Violence shares an unfortunate link with an HIV diagnosis

  • August 10, 2015
  • By domesticshelters.org
10 Things to Know About IPV and HIV

It’s long been agreed upon that violence against women is a global epidemic, with some research estimating as many as 47 percent of women worldwide will endure sexual assault by an intimate partner in their lifetime, according to the World Health Organization. The side effects of intimate partner violence, or IPV, are many, from lifelong emotional trauma to serious bodily injuries, and those are just the survivors—as many as 38 percent of murders of women around the world are committed by an intimate partner.

One devastating consequence tied to IPV is an increased risk of contracting HIV, the virus that causes AIDS. Below, 10 eye-opening stats about the link between IPV and HIV.

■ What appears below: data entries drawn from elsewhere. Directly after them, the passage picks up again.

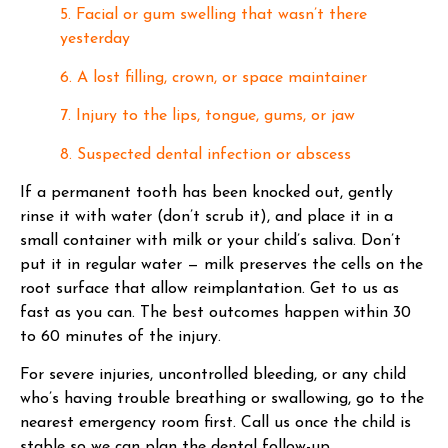
5. Facial or gum swelling that wasn’t there
yesterday
6. A lost filling, crown, or space maintainer
7. Injury to the lips, tongue, gums, or jaw
8. Suspected dental infection or abscess
If a permanent tooth has been knocked out, gently
rinse it with water (don’t scrub it), and place it in a
small container with milk or your child’s saliva. Don’t
put it in regular water — milk preserves the cells on the
root surface that allow reimplantation. Get to us as
fast as you can. The best outcomes happen within 30
to 60 minutes of the injury.
For severe injuries, uncontrolled bleeding, or any child
who’s having trouble breathing or swallowing, go to the
nearest emergency room first. Call us once the child is
stable so we can plan the dental follow-up.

  1. Research shows that women experiencing IPV are up to 48 percent more likely to be infected with HIV. It was also reported at the 2010 International AIDS Conference in Vienna that women experiencing IPV were twice as likely to contract HIV than those not experiencing partner violence.
  2. One reason HIV risk increases in women who are experiencing IPV is because forced sex is estimated to occur in at least 40 percent of battering relationships.
  3. The trauma of forced sexual acts can cause vaginal lacerations and abrasions, more easily allowing the transmission of HIV and other sexually transmitted diseases by an infected partner.
  4. Additionally, violent sexual acts are often committed without protection, such as condom use. In a South African study, women who endured forced sex with a partner were six times more likely to use condoms inconsistently than those who did not experience coercion, resulting in these women being 1.6 times more likely to be infected with HIV than those who used condoms consistently.
  5. As of 2013, 35 million people globally were living with HIV. Sub-Saharan Africa is the most inundated spot, accounting for more than 70 percent of people living with HIV worldwide, according to the World Health Organization.
  6. There were 1.5 million AIDS-related deaths worldwide in 2013.
  7. 95 million people were tested for HIV throughout 119 countries in 2010.
  8. 11.8 percent of new HIV infections among U.S. women over age 20 were attributed to intimate partner violence, according to a 2009 study.
  9. Childhood sexual abuse or a forced first sexual experience can increase sexual risk taking, such as having multiple partners, which can increase a woman’s risk of HIV infection.
  10. IPV has been found to be a barrier for women to seek out HIV tests—many survivors are explicitly forbidden from being tested for HIV. Research also estimates that as many as 86 percent of HIV-positive women in developing countries do not disclose their HIV status to their partners out of fear of violence.